(DIRECTIVE):
Transcribe the items word for word, starting at the line that contains "Skip to main content" and ending at the last line of the items, and leave the pictures out of your answer.

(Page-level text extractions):
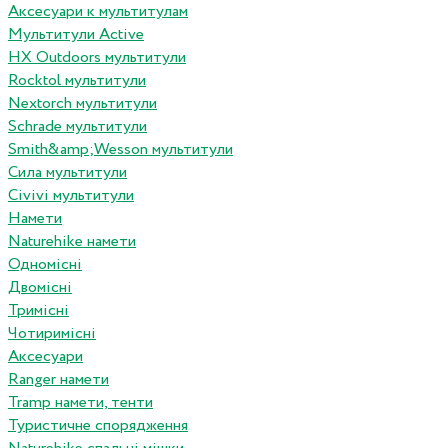
Аксесуари к мультитулам
Мультитули Active
HX Outdoors мультитули
Rocktol мультитули
Nextorch мультитули
Schrade мультитули
Smith&amp;Wesson мультитули
Сила мультитули
Civivi мультитули
Намети
Naturehike намети
Одномісні
Двомісні
Тримісні
Чотиримісні
Аксесуари
Ranger намети
Tramp намети, тенти
Туристичне спорядження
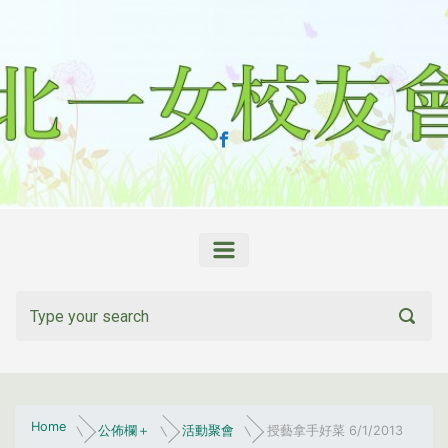
Skip to main content
Home
公佈欄＋
活動聚會
授藝拿手好菜 6/1/2013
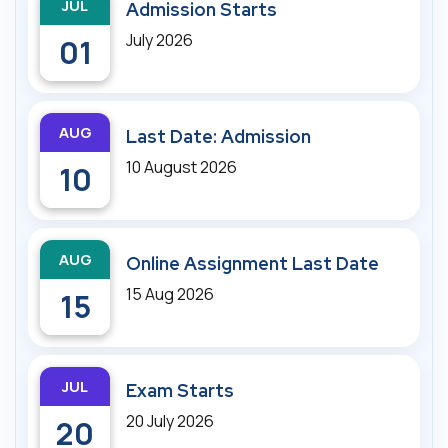
JUL
Admission Starts
July 2026
01
AUG
Last Date: Admission
10 August 2026
10
AUG
Online Assignment Last Date
15 Aug 2026
15
JUL
Exam Starts
20 July 2026
20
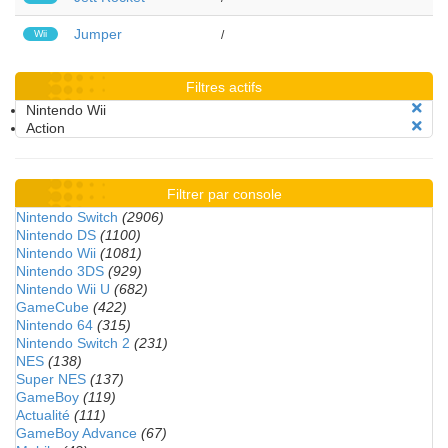
Jumper
Wii
/
Filtres actifs
Nintendo Wii
Action
Filtrer par console
Nintendo Switch
(2906)
Nintendo DS
(1100)
Nintendo Wii
(1081)
Nintendo 3DS
(929)
Nintendo Wii U
(682)
GameCube
(422)
Nintendo 64
(315)
Nintendo Switch 2
(231)
NES
(138)
Super NES
(137)
GameBoy
(119)
Actualité
(111)
GameBoy Advance
(67)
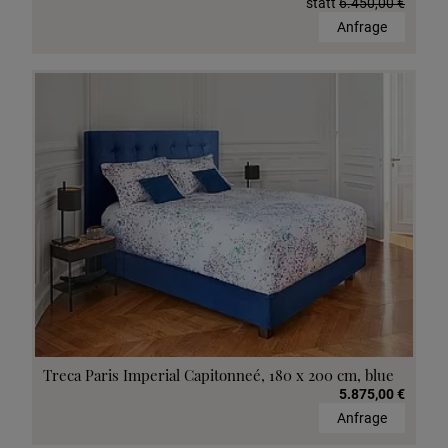
statt
6.450,00 €
Anfrage
Treca Paris Imperial Capitonneé, 180 x 200 cm, blue
5.875,00 €
Anfrage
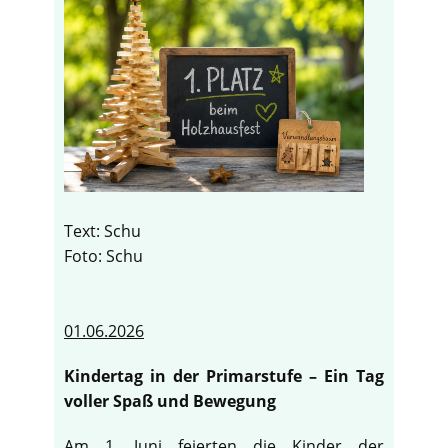
Text: Schu
Foto: Schu
01.06.2026
Kindertag in der Primarstufe – Ein Tag
voller Spaß und Bewegung
Am 1. Juni feierten die Kinder der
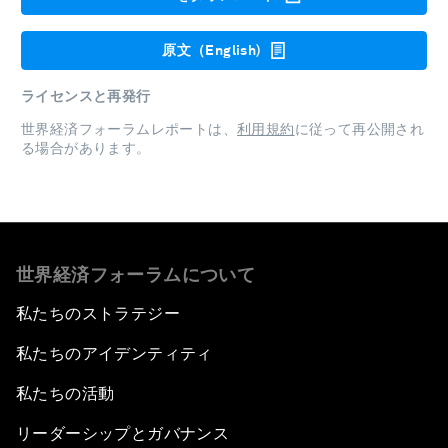
原文（English)
ライセンスと再発行
世界経済フォーラムレポートは、
利用規約
に従って再公開され
る場合があります。
世界経済フォーラムについて
私たちのストラテジー
私たちのアイデンティティ
私たちの活動
リーダーシップとガバナンス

(SOLUTION):
Skip to main content
Home
公佈欄＋
活動聚會
授藝拿手好菜 6/1/2013
JUL
Admission Starts
July 2026
01
AUG
Last Date: Admission
10 August 2026
10
AUG
Online Assignment Last Date
15 Aug 2026
15
JUL
Exam Starts
20 July 2026
20
Jumper
Wii
/
Filtres actifs
Nintendo Wii
Action
Filtrer par console
Nintendo Switch
(2906)
Nintendo DS
(1100)
Nintendo Wii
(1081)
Nintendo 3DS
(929)
Nintendo Wii U
(682)
GameCube
(422)
Nintendo 64
(315)
Nintendo Switch 2
(231)
NES
(138)
Super NES
(137)
GameBoy
(119)
Actualité
(111)
GameBoy Advance
(67)
statt
6.450,00 €
Anfrage
Treca Paris Imperial Capitonneé, 180 x 200 cm, blue
5.875,00 €
Anfrage
Text: Schu
Foto: Schu
01.06.2026
Kindertag in der Primarstufe – Ein Tag
voller Spaß und Bewegung
Am 1. Juni feierten die Kinder der
原文（English)
ライセンスと再発行
世界経済フォーラムレポートは、
利用規約
に従って再公開され
る場合があります。
世界経済フォーラムについて
私たちのストラテジー
私たちのアイデンティティ
私たちの活動
リーダーシップとガバナンス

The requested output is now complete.